Terracotta 10.7 | About Terracotta | Introduction to Terracotta
 
Introduction to Terracotta
Terracotta is a comprehensive, distributed in-memory data management solution which caters to caching and operational storage use cases, and enables transactional and analytical processing. Terracotta has one of the most powerful query and computation capabilities in its class, leveraging native JDK features such as Java Streams, collections, and functions.
Terracotta supports the following sub-systems:
1. A storage sub-system called TCStore, that caters to operational store and compute functionality. The API exposing this sub-system's functionality is the TCStore API.
2. A caching sub-system called Ehcache, that caters to caching functionality. The API exposing this sub-system's functionality is the Ehcache API.
Both sub-systems are backed by the Terracotta Server, which provides a common platform for distributed in-memory data storage with scale-out, scale-up and high availability features.
The Terracotta APIs
Terracotta offers two distinct APIs for caching and storage:
Ehcache API
The Ehcache API is an improved version of Java's de facto caching API, Ehcache. It has a powerful, streamlined, modernized caching API taking advantage of newer Java features as well as the capability to be used via the JSR-107 "JCache" API. Some of the key high level feature of this API include:
*Leverages Java generics and simplifies cache interactions
*Full compatibility with javax.cache API (JSR-107)
*Storage
*In-memory storage with optional persistence to disk and ultra-fast recovery
*Java-based Key/Value store optimized for caching workloads
*The industry's first and best Offheap storage capabilities
*Distributed Store
*Supports various scale-out and HA deployment configurations
*Flexible, fine-granular configuration of availability, consistency, and durability
TCStore API
TCStore API is an interface for distributed in-memory data storage and computation, which has powerful ties to JDK features related to streams, collections and functions. Under the hood it is powered by a completely new and powerful storage engine which is an "Aggregate oriented, Key-Value, wide-column store" built upon a very high performance and highly scalable architecture. Some of the key high level feature of this API include:
*Flexible Data Model
*Aggregate oriented, Key-Value store
*Loose schema: modeling of data with structured and typed aggregate values within records
*Storage
*In-memory storage with optional persistence to disk and ultra-fast recovery
*Java-based Key/Value store optimized for data storage workloads
*Secondary in-memory indexes to speed-up search and compute
*Distributed Store
*Supports various scale-out and HA deployment configurations
*Flexible, fine-granular configuration of availability, consistency, and durability
*Data Analysis
*Search and Analyze capabilities that work naturally with Java 8 technologies
*Java stream API to filter, aggregate, map data
*DSL with a library of pre-implemented lambda functions enabling server-side execution of queries
Along with the two separate APIs, Terracotta is built upon the next generation of Terracotta Server/Server Array.
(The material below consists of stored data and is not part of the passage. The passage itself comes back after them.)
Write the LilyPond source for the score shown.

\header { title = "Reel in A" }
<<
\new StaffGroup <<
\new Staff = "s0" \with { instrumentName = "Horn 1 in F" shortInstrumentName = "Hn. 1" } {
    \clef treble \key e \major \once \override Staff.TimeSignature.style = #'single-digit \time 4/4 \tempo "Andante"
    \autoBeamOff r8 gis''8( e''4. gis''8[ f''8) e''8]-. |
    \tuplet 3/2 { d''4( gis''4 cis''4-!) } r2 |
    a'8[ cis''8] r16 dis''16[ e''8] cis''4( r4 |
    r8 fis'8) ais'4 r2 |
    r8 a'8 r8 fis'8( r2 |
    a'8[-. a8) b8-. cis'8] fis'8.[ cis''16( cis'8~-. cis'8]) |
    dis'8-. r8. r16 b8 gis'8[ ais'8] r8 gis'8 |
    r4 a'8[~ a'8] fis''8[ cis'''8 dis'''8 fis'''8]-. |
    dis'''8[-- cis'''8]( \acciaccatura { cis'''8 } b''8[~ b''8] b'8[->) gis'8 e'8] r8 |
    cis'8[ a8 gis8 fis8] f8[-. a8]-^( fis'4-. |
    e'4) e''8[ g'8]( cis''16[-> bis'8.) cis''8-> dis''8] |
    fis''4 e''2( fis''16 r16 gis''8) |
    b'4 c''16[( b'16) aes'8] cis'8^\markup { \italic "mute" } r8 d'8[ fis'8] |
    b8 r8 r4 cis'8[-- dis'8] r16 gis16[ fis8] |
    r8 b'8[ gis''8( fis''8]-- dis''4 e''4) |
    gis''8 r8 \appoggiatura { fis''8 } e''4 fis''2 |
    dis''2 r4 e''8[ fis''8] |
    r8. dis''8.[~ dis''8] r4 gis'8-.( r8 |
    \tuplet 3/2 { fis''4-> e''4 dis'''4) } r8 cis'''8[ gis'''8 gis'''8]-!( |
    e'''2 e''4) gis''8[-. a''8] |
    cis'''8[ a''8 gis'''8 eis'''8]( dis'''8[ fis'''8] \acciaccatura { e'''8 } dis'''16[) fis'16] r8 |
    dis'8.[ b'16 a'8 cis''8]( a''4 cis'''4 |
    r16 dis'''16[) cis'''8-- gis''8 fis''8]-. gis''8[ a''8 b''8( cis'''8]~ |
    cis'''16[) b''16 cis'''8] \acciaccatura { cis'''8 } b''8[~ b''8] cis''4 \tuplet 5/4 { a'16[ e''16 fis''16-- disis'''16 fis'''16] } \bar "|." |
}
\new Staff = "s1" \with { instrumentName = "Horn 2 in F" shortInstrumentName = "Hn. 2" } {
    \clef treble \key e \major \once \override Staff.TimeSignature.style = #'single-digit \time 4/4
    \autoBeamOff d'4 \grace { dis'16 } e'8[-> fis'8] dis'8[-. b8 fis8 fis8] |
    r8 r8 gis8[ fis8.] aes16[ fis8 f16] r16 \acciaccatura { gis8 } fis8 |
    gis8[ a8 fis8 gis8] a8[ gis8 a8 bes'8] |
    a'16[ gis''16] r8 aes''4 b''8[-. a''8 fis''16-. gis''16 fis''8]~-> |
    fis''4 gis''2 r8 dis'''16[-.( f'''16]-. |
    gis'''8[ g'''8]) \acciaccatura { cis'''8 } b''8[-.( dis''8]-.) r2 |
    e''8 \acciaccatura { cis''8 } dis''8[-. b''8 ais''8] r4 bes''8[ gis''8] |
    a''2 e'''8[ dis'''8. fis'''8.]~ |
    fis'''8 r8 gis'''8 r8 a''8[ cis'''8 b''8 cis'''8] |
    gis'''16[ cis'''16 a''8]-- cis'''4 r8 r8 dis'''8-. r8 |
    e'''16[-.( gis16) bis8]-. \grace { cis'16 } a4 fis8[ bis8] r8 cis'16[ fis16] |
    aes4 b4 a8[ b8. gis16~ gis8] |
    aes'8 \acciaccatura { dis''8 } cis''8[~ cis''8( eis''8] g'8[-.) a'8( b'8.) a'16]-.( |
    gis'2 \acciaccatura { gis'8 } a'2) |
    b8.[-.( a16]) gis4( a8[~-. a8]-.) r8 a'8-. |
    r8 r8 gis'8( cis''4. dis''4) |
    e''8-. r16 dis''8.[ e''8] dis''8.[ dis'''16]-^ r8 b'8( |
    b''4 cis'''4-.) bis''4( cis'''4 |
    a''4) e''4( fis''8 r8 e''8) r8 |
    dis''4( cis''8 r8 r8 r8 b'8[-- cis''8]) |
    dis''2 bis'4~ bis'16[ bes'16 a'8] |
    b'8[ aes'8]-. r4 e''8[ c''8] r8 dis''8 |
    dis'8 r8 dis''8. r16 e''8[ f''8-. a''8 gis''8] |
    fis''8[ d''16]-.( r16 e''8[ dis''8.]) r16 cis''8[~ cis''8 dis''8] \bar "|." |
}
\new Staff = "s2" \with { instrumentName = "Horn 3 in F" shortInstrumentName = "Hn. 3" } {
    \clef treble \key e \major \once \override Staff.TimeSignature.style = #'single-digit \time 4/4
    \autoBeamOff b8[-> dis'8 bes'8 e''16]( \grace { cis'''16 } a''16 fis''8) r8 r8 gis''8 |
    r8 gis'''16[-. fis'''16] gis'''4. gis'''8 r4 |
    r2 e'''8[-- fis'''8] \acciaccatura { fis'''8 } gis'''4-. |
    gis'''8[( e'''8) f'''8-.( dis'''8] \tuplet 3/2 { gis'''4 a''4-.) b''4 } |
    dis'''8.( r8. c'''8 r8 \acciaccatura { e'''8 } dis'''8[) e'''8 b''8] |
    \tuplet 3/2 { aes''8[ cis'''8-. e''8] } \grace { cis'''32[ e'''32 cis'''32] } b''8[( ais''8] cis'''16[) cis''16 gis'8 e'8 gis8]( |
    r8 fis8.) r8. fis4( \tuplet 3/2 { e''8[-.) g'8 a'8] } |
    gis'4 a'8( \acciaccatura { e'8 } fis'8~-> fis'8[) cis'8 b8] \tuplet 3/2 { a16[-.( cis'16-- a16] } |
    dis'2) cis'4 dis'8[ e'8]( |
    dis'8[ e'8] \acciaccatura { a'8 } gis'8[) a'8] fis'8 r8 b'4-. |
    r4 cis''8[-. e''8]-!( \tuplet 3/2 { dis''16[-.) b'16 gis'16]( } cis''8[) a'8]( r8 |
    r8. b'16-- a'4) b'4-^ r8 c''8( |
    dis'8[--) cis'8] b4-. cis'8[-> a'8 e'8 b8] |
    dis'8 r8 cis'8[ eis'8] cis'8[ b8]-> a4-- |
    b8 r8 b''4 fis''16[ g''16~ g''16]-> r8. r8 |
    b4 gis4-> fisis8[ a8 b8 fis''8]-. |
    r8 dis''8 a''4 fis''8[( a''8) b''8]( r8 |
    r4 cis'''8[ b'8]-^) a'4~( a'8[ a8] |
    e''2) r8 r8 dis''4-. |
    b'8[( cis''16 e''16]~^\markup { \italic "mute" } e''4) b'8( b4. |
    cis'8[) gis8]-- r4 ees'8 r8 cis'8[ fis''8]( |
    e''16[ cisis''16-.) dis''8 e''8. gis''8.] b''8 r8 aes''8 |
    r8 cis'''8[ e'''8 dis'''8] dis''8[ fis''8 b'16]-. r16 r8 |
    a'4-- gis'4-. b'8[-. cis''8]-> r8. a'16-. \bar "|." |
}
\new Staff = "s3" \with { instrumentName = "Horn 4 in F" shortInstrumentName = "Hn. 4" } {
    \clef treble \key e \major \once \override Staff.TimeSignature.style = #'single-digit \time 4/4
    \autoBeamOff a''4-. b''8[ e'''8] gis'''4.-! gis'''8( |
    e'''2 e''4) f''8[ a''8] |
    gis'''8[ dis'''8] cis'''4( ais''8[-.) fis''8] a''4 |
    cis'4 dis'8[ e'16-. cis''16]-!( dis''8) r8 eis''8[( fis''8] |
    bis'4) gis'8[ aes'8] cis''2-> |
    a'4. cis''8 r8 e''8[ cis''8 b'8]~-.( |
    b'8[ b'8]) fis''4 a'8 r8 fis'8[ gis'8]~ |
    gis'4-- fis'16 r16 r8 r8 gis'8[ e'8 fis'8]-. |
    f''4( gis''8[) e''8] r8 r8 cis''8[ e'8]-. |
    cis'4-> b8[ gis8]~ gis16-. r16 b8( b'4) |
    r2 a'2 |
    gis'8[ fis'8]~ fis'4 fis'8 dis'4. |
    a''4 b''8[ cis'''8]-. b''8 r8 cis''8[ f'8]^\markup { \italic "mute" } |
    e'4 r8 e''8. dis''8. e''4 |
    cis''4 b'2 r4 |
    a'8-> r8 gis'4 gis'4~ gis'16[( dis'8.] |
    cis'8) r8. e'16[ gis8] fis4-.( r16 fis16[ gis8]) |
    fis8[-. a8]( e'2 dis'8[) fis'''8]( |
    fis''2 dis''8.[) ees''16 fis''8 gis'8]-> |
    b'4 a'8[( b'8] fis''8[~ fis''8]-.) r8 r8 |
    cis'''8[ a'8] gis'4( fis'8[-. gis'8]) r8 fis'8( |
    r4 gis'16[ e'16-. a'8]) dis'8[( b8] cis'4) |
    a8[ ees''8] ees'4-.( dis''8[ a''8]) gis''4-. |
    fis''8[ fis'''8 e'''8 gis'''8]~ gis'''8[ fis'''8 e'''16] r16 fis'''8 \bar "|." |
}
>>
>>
Both the Ehcache API and the TCStore API leverage the power of this new distributed computing platform with reduced complexity and enhanced performance and scalability. Similarly the shared platform provides common monitoring and management capabilities.
Illustration of the separation of use cases. Ehcache versus TC Store API with a common platform and management.
Ehcache versus TCStore: Why Two Different APIs?
The two different APIs help simplify development and separation of data management concerns based upon use case. In a nutshell:
Ehcache is the right API to: ...
*access relevant data, in large amounts, at maximum speed by simple key/value look-up
*load hot, fresh data for as short as you may need it and replace stale data by more relevant data from the System of Record
*offload work from the System of Record
because Ehcache ...
*continually works to keep hotter, fresher entries available at the fastest, in-memory speeds
*is optimized to for application caching needs
TCStore is the right API to: ...
*store data that you always expect to be there (free from eviction concerns)
*store data that you expect to perform reliable search and queries on, at in-memory speeds
*be your database of record
because TCStore ...
*allows data to be structured and strongly typed
*entries can be looked up by key and queried on by field
It's important to understand that there is a strict separation between the Ehcache API and the TCStore API, even when used with the same Terracotta Server:
Any information placed using the TCStore API cannot be retrieved using the Ehcache API and vice versa.
Terracotta Server provides the core distributed storage platform and is common for data placed using both the Ehcache API and the TCStore API, yet the cache data is managed separately from stored data.